What you will do »
Identify each line in the records below that contains the word "forms", and copy it.

(Source records)
# # #

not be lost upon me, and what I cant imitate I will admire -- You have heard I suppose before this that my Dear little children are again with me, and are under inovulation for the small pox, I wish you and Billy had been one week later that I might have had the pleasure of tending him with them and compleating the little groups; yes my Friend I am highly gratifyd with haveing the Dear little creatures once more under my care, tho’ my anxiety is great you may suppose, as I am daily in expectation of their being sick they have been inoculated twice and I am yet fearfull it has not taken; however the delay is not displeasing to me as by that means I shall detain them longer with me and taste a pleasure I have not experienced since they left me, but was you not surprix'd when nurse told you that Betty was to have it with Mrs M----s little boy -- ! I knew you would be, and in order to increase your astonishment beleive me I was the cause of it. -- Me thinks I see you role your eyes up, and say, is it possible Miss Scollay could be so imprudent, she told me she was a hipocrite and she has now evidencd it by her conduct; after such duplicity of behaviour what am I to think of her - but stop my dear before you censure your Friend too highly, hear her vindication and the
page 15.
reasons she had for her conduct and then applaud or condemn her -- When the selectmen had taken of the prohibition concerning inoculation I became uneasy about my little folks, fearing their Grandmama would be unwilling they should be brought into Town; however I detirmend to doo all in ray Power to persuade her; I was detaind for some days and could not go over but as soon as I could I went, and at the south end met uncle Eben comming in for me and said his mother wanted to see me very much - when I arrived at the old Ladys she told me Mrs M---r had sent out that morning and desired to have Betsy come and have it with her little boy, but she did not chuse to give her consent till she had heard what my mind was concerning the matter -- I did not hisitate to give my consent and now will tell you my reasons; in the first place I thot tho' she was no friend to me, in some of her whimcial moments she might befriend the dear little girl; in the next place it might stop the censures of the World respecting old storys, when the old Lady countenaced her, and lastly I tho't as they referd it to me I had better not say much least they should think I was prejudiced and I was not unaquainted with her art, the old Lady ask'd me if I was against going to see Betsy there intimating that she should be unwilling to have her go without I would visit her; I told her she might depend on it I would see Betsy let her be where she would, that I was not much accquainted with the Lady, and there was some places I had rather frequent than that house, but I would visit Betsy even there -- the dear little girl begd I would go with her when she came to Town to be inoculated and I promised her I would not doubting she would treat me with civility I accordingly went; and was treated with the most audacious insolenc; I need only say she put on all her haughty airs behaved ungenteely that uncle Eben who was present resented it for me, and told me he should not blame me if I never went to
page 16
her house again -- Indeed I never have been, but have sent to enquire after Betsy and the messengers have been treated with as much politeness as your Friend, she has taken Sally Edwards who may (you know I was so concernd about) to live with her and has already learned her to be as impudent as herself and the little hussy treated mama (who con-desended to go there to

# # #

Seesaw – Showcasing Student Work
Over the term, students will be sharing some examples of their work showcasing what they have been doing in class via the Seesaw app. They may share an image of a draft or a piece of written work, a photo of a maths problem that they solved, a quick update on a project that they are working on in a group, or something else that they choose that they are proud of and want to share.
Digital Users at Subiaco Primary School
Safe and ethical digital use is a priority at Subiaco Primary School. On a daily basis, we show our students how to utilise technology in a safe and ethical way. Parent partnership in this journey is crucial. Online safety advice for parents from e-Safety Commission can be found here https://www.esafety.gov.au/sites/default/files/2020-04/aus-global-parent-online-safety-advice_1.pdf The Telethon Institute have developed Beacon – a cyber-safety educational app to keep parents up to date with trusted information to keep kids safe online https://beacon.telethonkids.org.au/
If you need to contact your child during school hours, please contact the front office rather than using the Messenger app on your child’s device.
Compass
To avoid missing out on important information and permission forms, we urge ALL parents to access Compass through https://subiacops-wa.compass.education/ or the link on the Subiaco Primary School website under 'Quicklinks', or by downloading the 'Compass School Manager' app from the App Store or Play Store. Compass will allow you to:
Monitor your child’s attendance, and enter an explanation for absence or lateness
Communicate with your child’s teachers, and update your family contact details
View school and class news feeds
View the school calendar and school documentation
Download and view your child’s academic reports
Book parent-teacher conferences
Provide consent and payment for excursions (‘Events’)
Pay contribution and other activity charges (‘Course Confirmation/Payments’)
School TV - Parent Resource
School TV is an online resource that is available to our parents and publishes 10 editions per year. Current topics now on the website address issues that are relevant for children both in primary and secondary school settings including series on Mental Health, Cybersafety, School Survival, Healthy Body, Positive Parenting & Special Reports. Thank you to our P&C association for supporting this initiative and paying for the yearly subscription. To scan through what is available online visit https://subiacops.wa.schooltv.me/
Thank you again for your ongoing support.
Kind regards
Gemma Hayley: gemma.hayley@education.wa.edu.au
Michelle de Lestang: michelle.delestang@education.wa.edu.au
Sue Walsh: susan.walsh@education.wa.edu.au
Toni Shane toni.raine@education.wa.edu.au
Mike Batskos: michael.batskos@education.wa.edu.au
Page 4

# # #

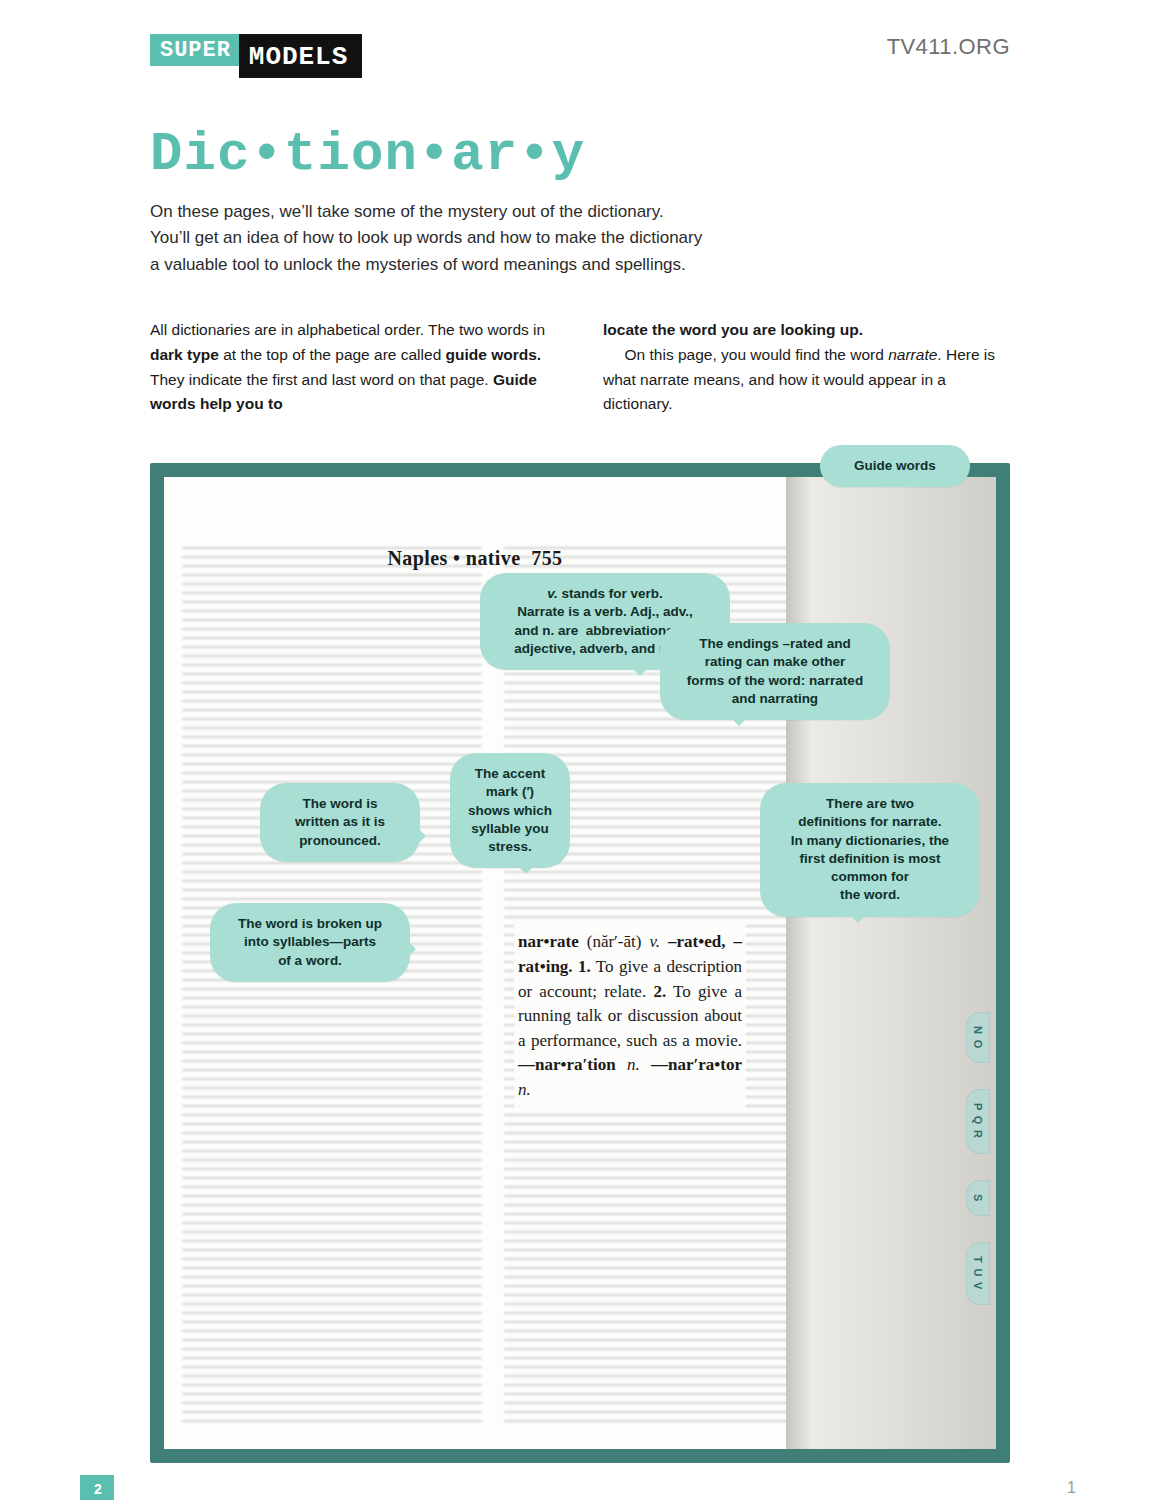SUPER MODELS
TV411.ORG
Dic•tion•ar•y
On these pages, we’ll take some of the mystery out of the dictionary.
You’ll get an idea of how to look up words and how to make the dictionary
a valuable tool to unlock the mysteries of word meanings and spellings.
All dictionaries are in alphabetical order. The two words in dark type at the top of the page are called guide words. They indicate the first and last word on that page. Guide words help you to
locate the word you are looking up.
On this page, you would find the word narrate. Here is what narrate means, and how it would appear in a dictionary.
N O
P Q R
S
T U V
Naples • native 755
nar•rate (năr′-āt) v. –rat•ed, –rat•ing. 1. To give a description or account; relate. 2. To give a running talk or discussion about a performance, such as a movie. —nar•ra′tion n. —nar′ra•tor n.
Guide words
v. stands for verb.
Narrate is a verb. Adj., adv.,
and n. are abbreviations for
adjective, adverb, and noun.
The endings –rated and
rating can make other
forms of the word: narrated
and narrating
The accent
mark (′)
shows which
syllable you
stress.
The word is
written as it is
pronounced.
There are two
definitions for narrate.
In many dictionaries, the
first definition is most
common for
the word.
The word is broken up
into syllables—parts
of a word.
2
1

# # #

Exercise answer »
To avoid missing out on important information and permission forms, we urge ALL parents to access Compass through https://subiacops-wa.compass.education/ or the link on the Subiaco Primary School website under 'Quicklinks', or by downloading the 'Compass School Manager' app from the App Store or Play Store. Compass will allow you to:
forms of the word: narrated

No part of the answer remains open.